Instructors at some of the universities reported final grades to the registrar’s office by student SSNs.
Listing SSNs and student names on class grade reports discloses the SSN to university employees. This weakens institutional control over the SSN.
SSNs frequently appear on student ID cards. One university official stated that student SSNs were displayed on the back of ID cards. Students use this card for check cashing, registration, transcript requests, and book vouchers. At another university, students were assigned a magnetic stripe card that contained their SSN, to enter designated areas such as laboratories or gymnasiums or to initiate transactions such as making photocopies, checking out books, placing telephone calls, or purchasing meals and snacks.
SSNs were used to access the Internet and computer systems.
Although the Internet and most computer systems use encryption to prevent identity theft, it is still possible for "hackers" to access some systems.

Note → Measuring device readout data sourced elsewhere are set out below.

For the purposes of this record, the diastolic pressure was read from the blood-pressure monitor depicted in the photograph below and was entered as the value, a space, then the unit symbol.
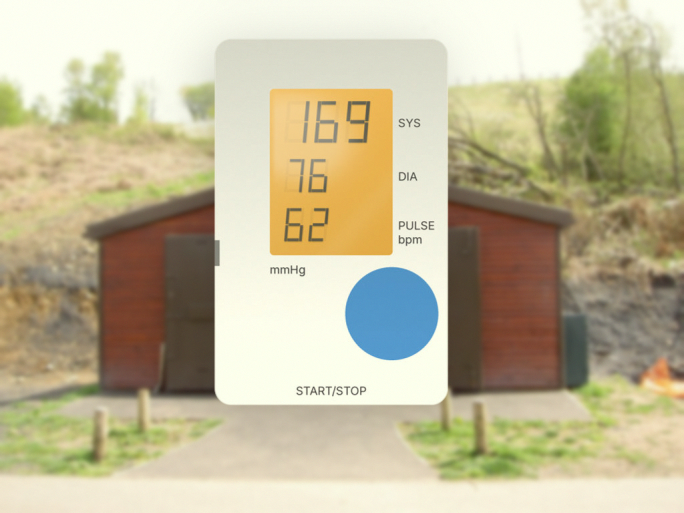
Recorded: 76 mmHg
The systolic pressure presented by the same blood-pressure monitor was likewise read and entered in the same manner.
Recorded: 169 mmHg
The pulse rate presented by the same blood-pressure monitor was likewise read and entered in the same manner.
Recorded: 62 bpm
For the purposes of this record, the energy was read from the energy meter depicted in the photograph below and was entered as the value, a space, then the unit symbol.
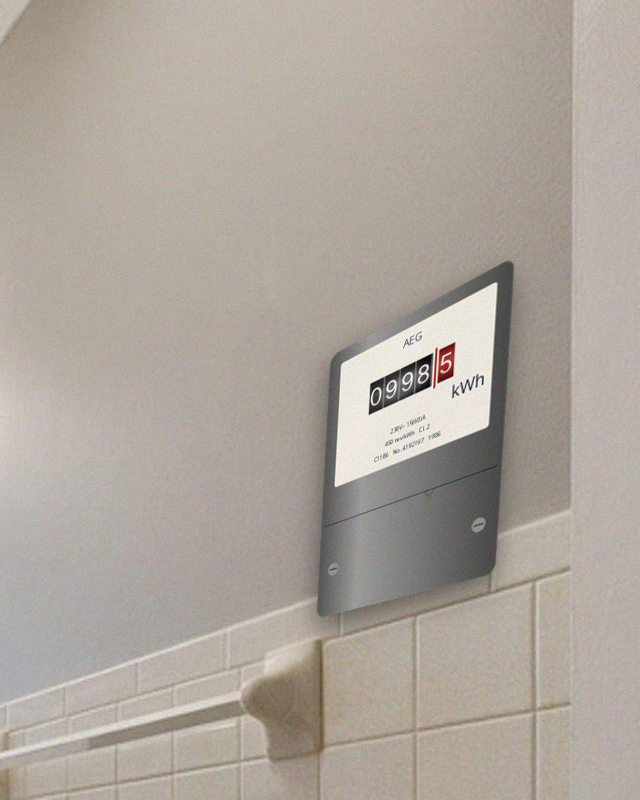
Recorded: 998.5 kWh
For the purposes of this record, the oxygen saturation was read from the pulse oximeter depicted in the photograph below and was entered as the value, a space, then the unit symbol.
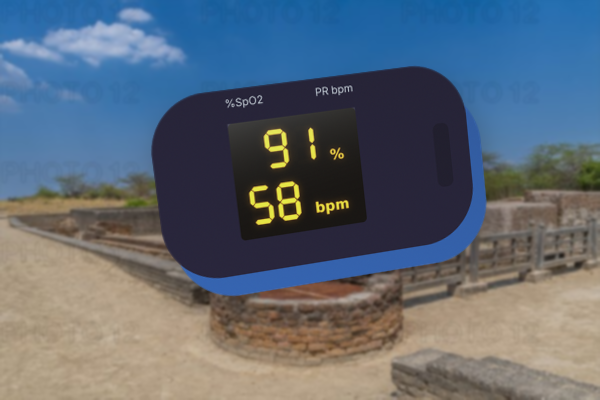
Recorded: 91 %
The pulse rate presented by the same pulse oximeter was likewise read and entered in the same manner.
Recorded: 58 bpm
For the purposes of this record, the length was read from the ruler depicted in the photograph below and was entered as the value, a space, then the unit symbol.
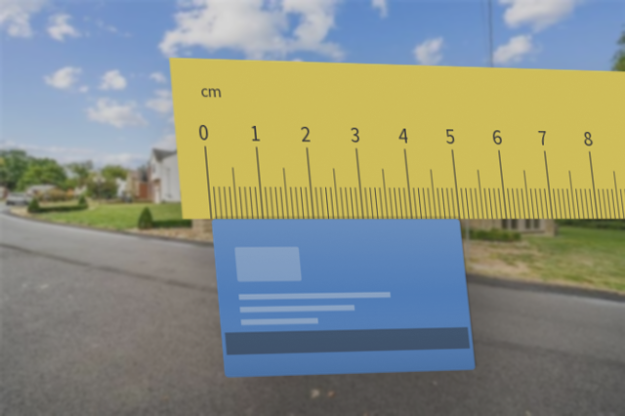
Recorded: 5 cm
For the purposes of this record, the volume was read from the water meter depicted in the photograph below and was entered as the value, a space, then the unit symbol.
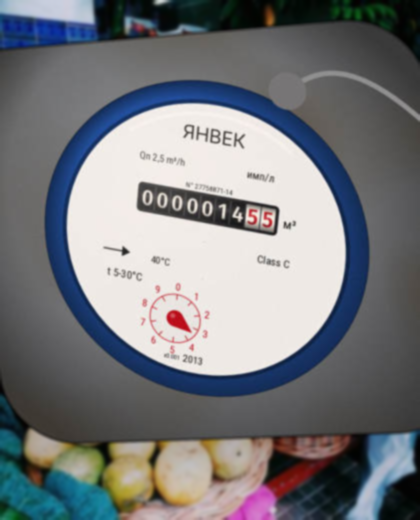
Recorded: 14.553 m³
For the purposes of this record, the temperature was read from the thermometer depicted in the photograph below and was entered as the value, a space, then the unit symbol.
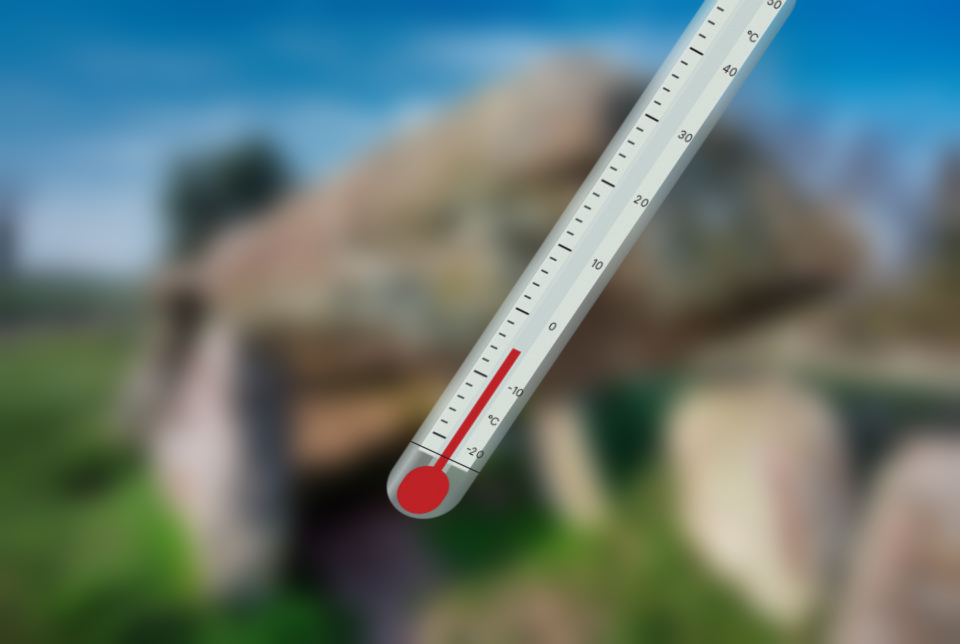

Additionally, forms that were accessible to students in the university computer systems clearly displayed student SSNs when they were printed.
Overdue Library Notices
At one university, library staff maintained overdue library book records that identified the delinquent student by name and SSN.
The paper record of overdue books containing student names and SSNs increases SSN exposure to library staff and other individuals in the work area. Additionally, the electronic database used to develop the overdue book record contained the student SSNs. Without strict application controls the SSN could be electronically compromised.
One university requested that prospective students provide their SSNs on reply cards used to schedule campus tours or informational meetings. These cards requested that students provide their name, address, telephone number, and other personal information, including SSN.
SSN on Rooming Applications
Many rooming applications have the student’s SSN, their parents and the SSN of the “planned” roommate and their parents. This is seen both by students and parents alike. Exposure to the SSN in this way can lead to potential problems. Therefore, our recommendation is that universities remove the SSN from these applications and use another unique identifier, protecting the student’s and parent’s privacy.